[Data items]
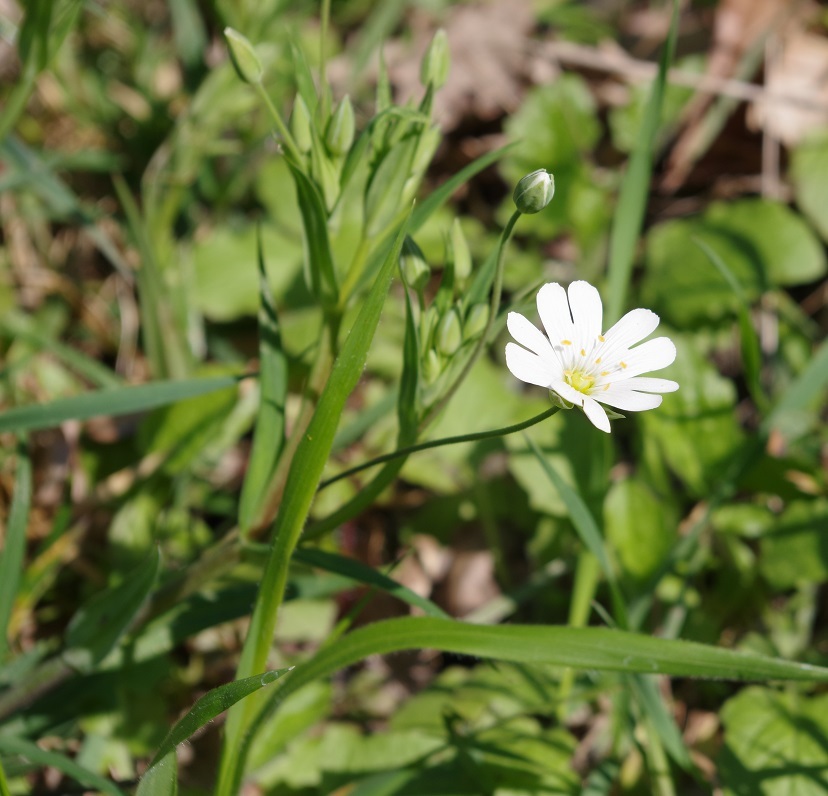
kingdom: Plantae
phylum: Tracheophyta
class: Magnoliopsida
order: Caryophyllales
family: Caryophyllaceae
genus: Rabelera
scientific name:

● **AIM**
Please render every line of the records above as a JSON list of strings, one string per line, skipping blank lines and leaving out the pictures.

● **TASK RESULT**
[
  "kingdom: Plantae",
  "phylum: Tracheophyta",
  "class: Magnoliopsida",
  "order: Caryophyllales",
  "family: Caryophyllaceae",
  "genus: Rabelera",
  "scientific name:"
]